Problem 1: In the question about merging text files into a CSV, substitute "infile" for "afile" and write out the stretch from "files = os.listdir(dirpath)" through "csvout.writerow([filename, afile.read()])" again.

Text shown:
·····

0

*very new to Python I need to merge a large number of txt files from a single directory into one csv file. The text from the files needs to be converted into separate rows and columns (five columns in each file, N number of rows). I used the code from this question:

import os
import csv

dirpath = 'path_of_directory'
output = 'output_file.csv'
with open(output, 'w') as outfile:
    csvout = csv.writer(outfile)
    csvout.writerow(['FileName', 'Content'])

    files = os.listdir(dirpath)

    for filename in files:
        with open(dirpath + '/' + filename) as afile:
            csvout.writerow([filename, afile.read()])
            afile.close()

    outfile.close()

It works for me but it puts all the content from the file into one table cell. I read through a lot of Q&As and couldn't figure out how to modify the code in order to separate the content into different columns and rows.

·····

(Records of labeled boxes)
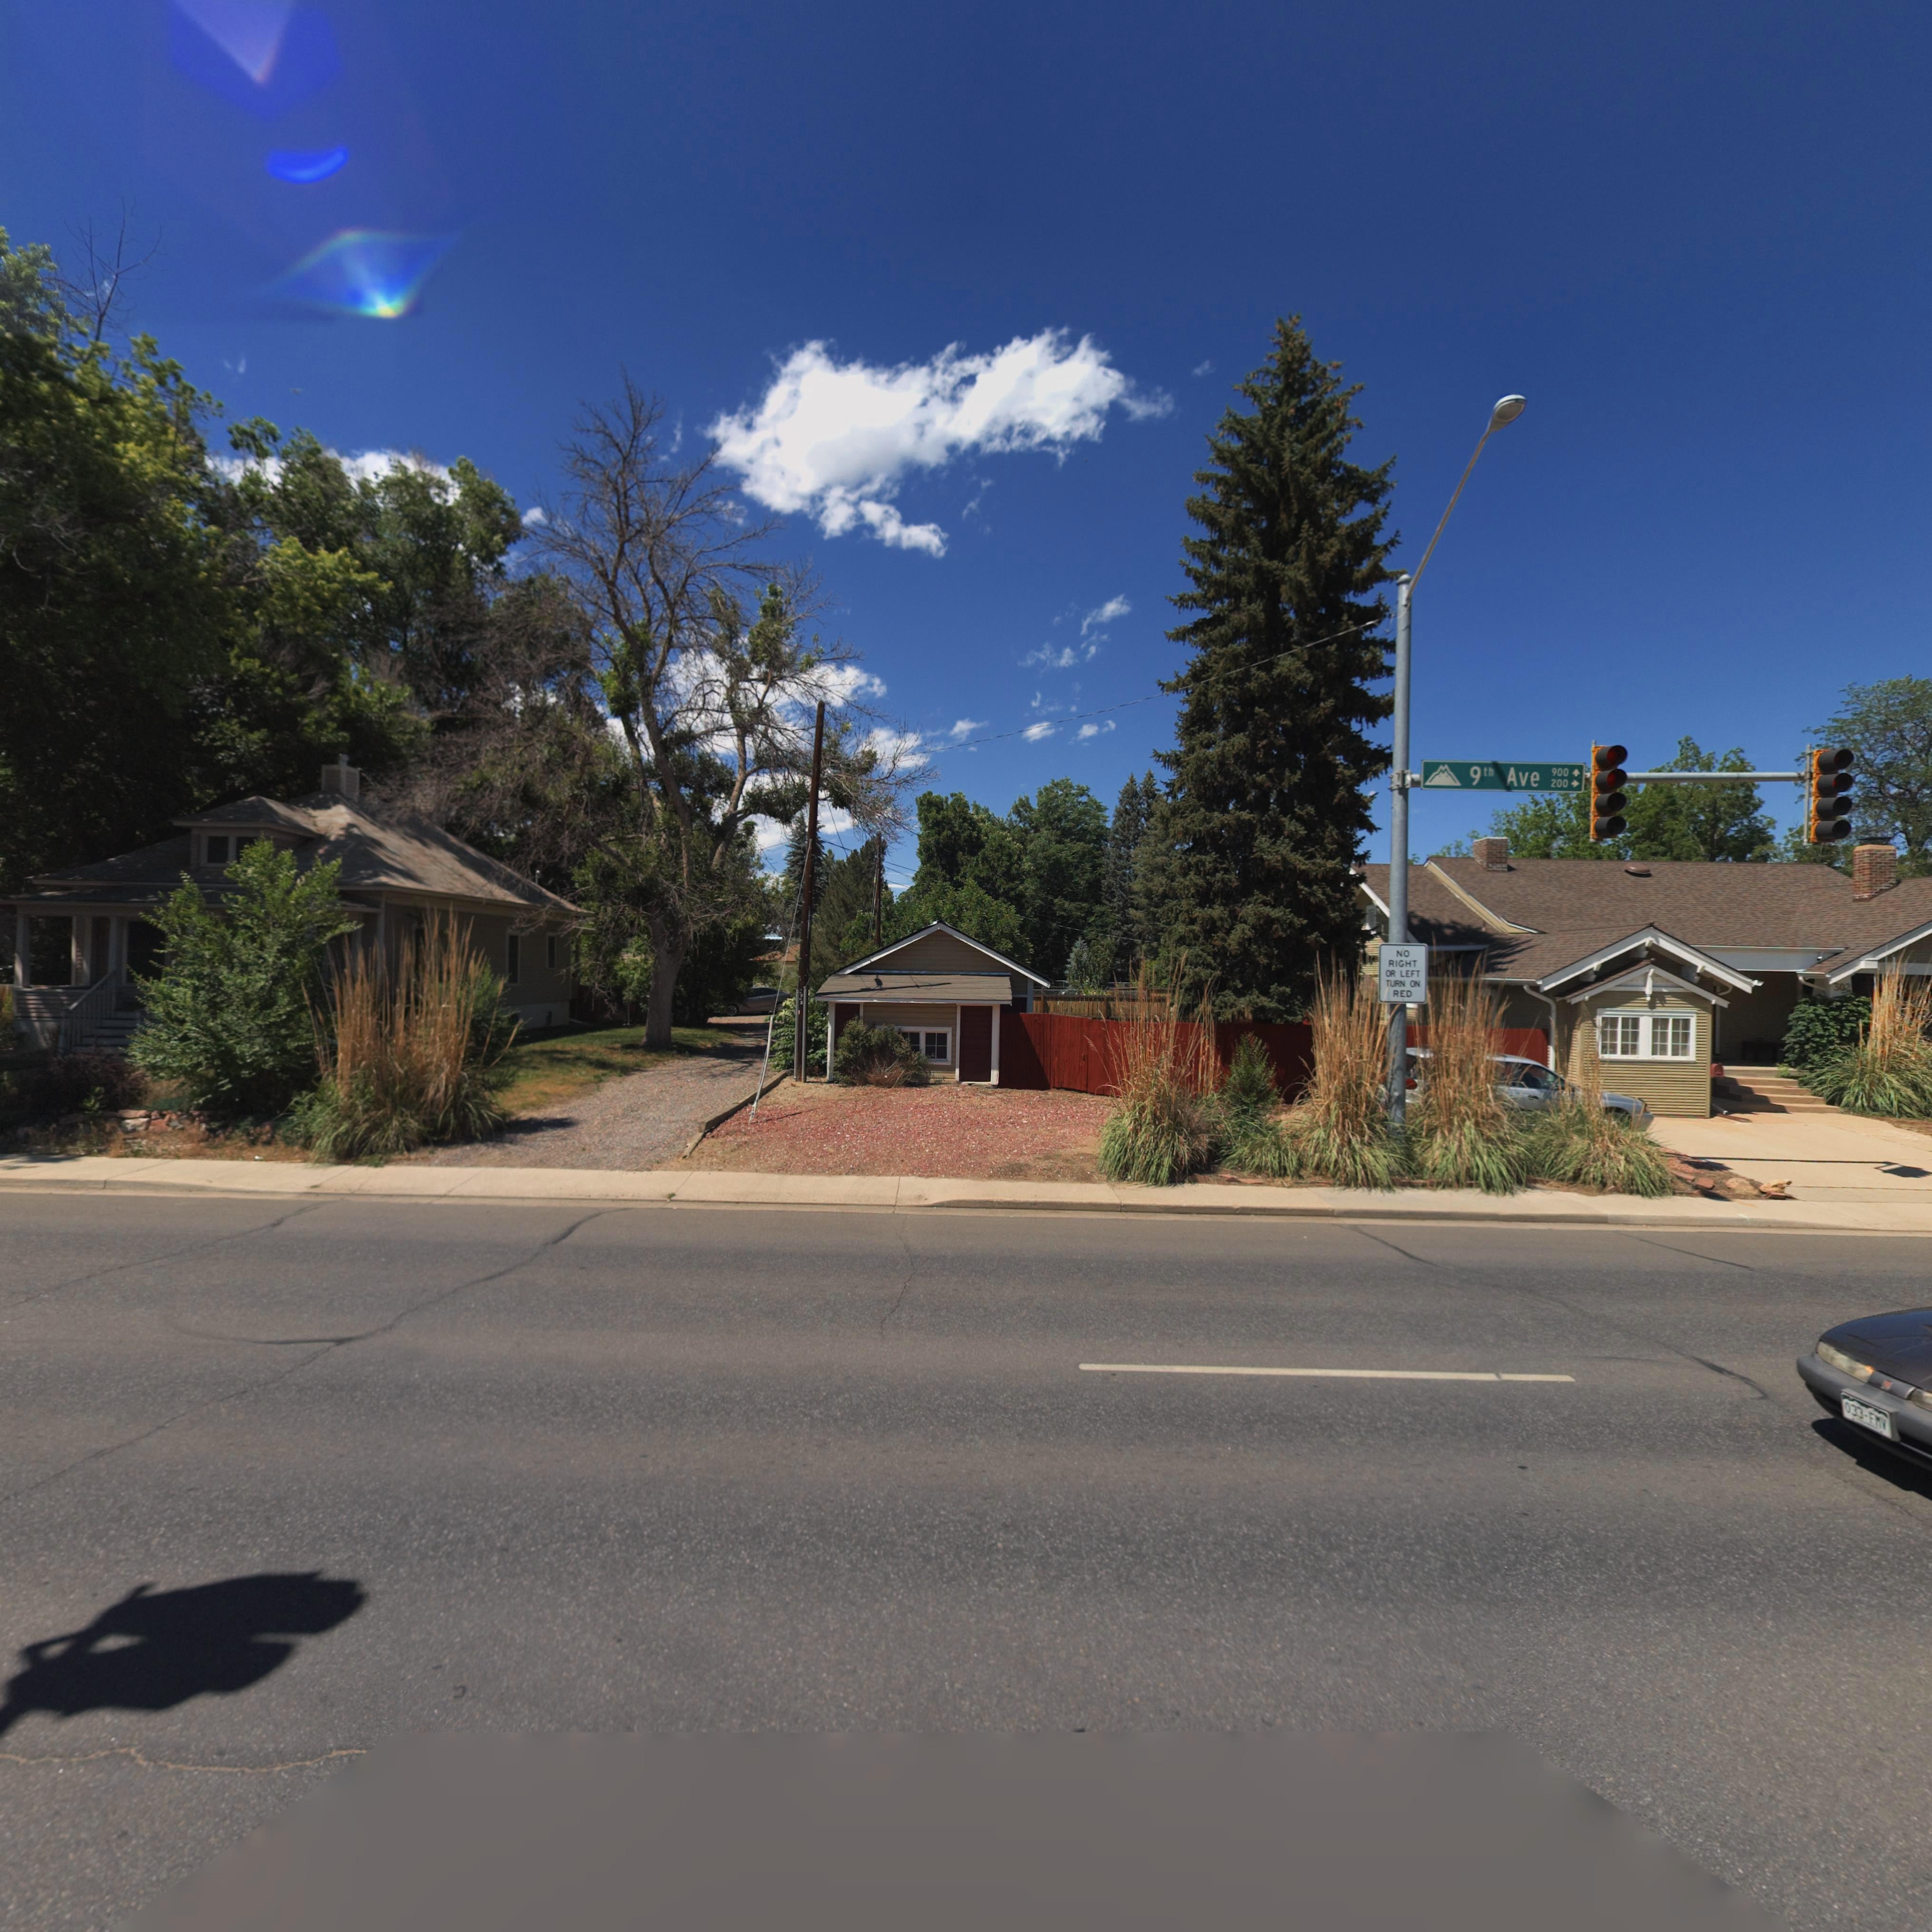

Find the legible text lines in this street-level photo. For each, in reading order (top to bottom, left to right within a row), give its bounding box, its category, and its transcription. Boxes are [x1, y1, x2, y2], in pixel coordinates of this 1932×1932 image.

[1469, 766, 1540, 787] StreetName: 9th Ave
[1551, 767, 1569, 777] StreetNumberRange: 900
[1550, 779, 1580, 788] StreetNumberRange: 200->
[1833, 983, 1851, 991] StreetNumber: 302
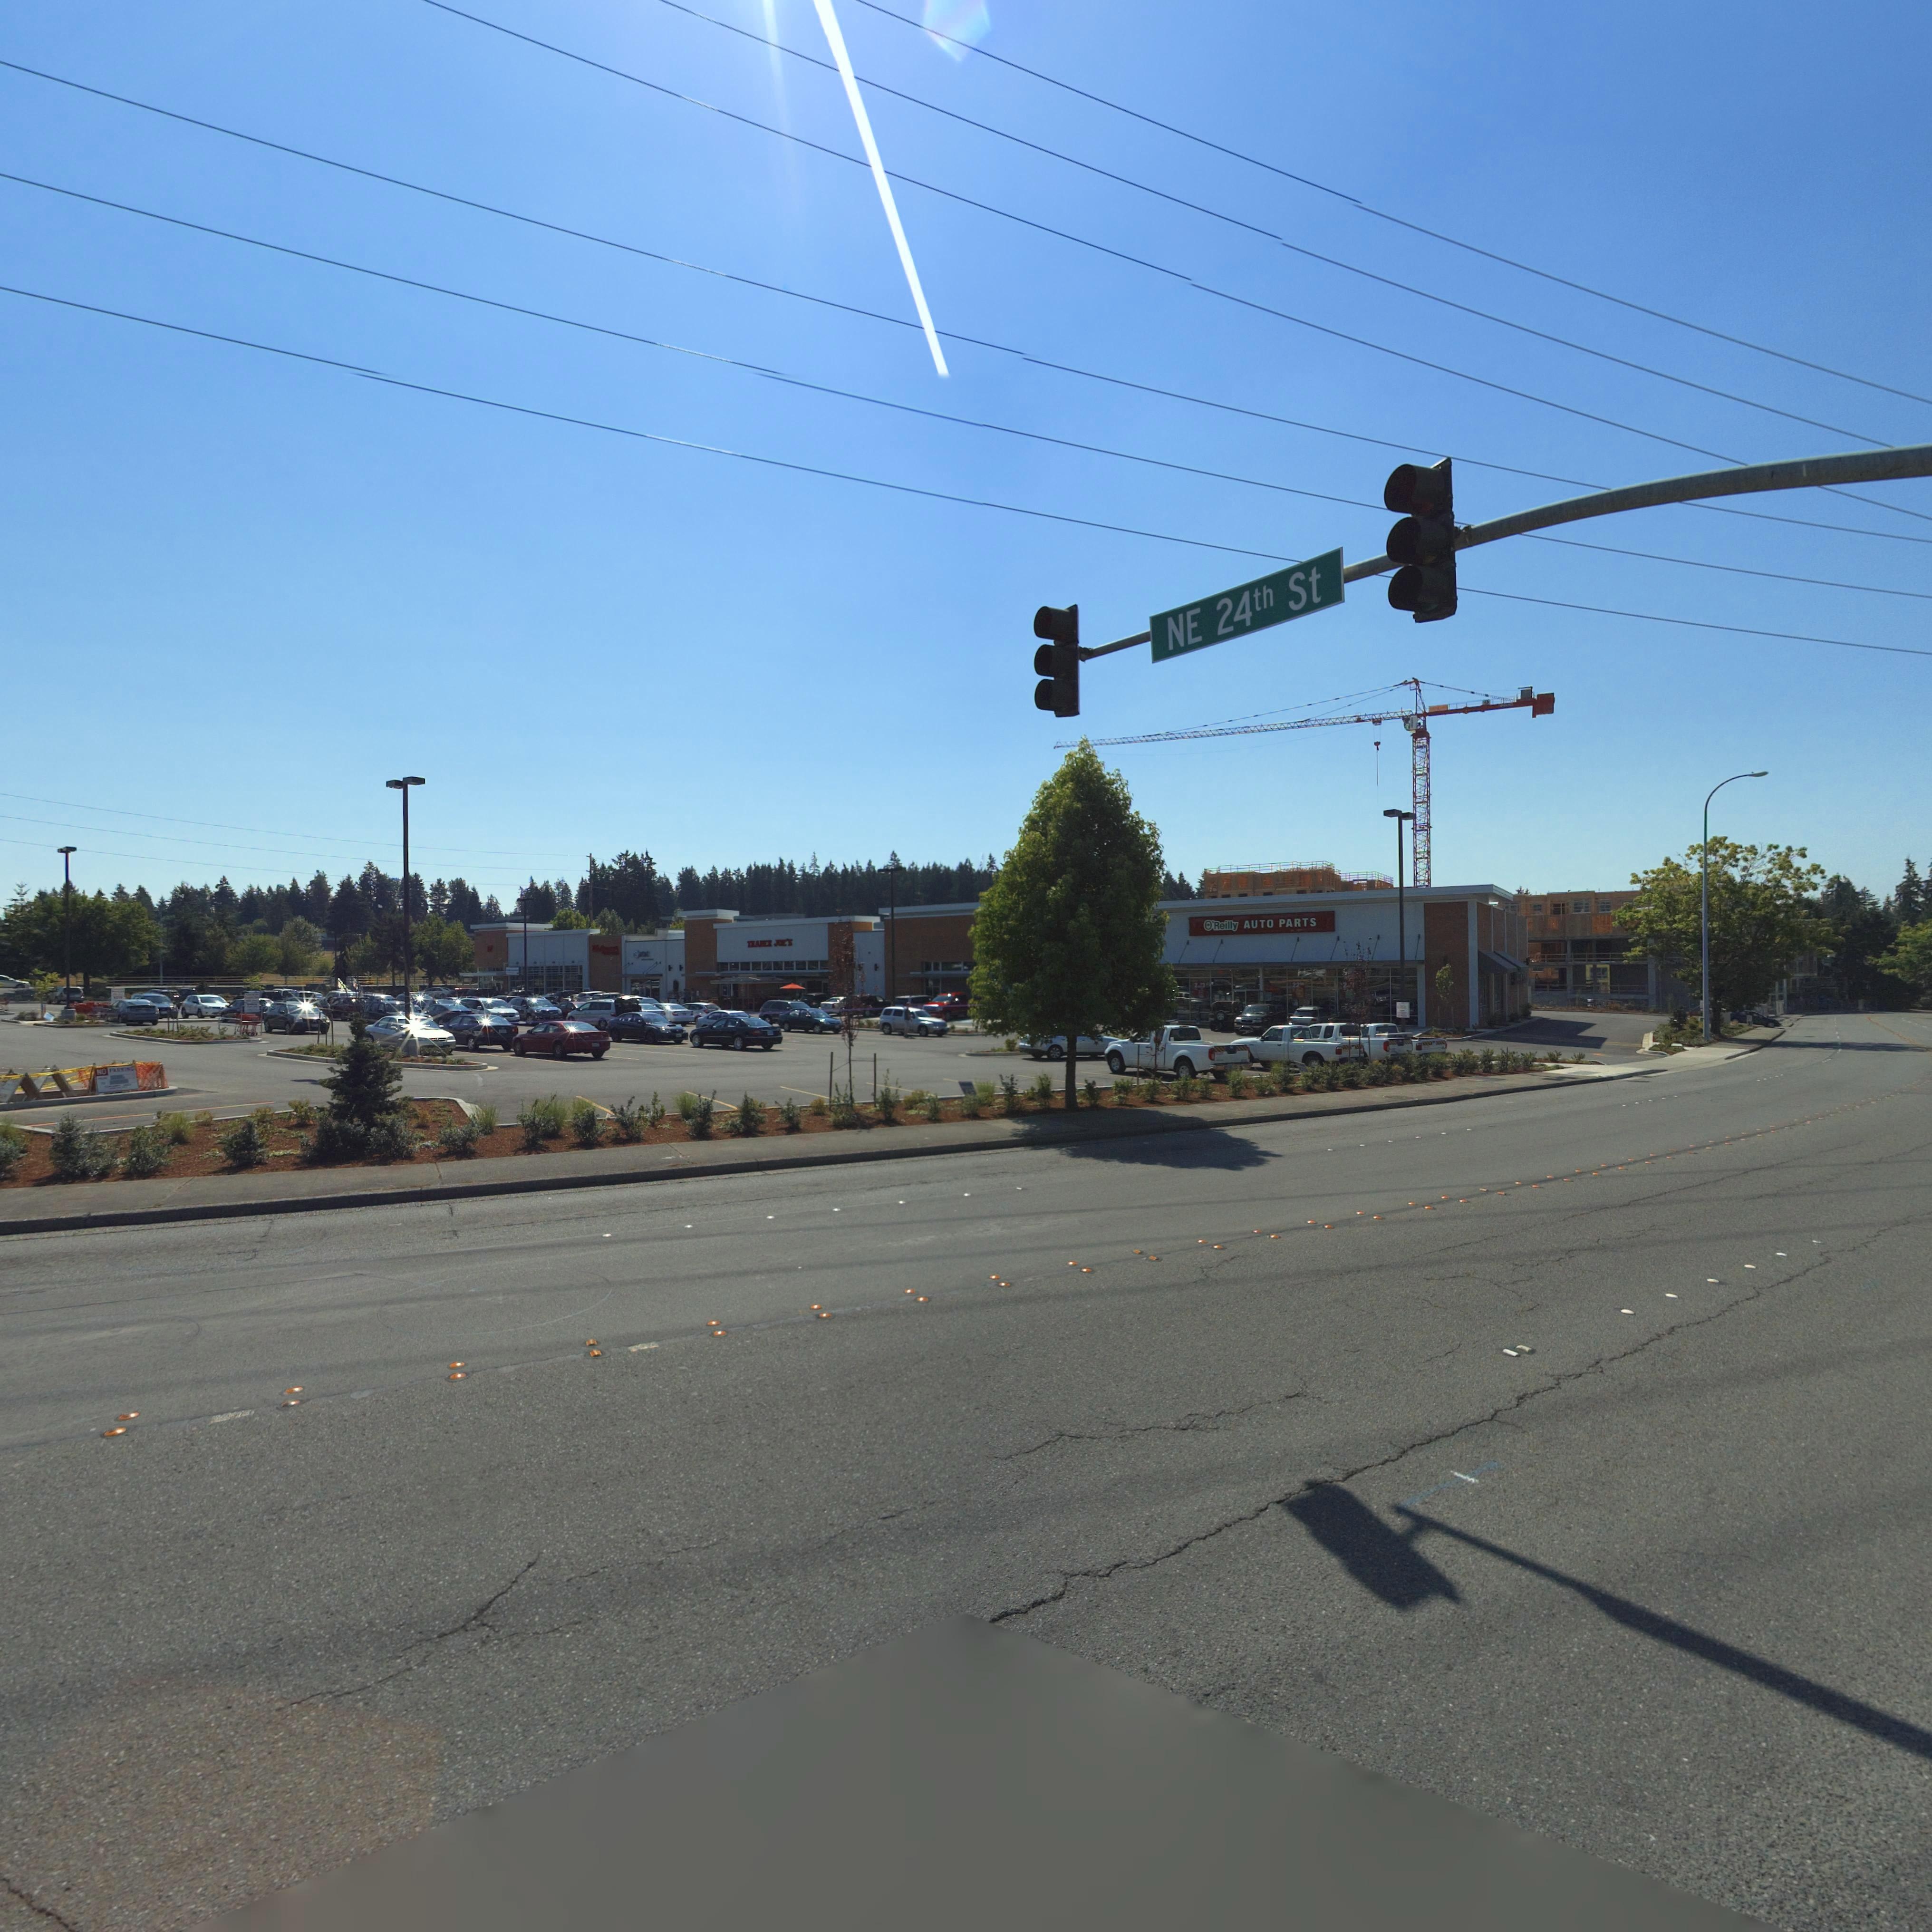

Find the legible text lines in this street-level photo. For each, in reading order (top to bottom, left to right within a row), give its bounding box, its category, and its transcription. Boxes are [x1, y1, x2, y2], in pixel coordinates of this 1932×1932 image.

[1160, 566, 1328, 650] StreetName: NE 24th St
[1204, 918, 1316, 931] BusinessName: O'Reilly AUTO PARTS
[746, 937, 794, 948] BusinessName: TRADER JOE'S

·····

Problem 2: Copy the listing of labeled boxes above line for line, leaving the pictures out.

Exercise answer 1:
files = os.listdir(dirpath)

    for filename in files:
        with open(dirpath + '/' + filename) as infile:
            csvout.writerow([filename, infile.read()])

Exercise answer 2:
Find the legible text lines in this street-level photo. For each, in reading order (top to bottom, left to right within a row), give its bounding box, its category, and its transcription. Boxes are [x1, y1, x2, y2], in pixel coordinates of this 1932×1932 image.

[1469, 766, 1540, 787] StreetName: 9th Ave
[1551, 767, 1569, 777] StreetNumberRange: 900
[1550, 779, 1580, 788] StreetNumberRange: 200->
[1833, 983, 1851, 991] StreetNumber: 302

Find the legible text lines in this street-level photo. For each, in reading order (top to bottom, left to right within a row), give its bounding box, its category, and its transcription. Boxes are [x1, y1, x2, y2], in pixel coordinates of this 1932×1932 image.

[1160, 566, 1328, 650] StreetName: NE 24th St
[1204, 918, 1316, 931] BusinessName: O'Reilly AUTO PARTS
[746, 937, 794, 948] BusinessName: TRADER JOE'S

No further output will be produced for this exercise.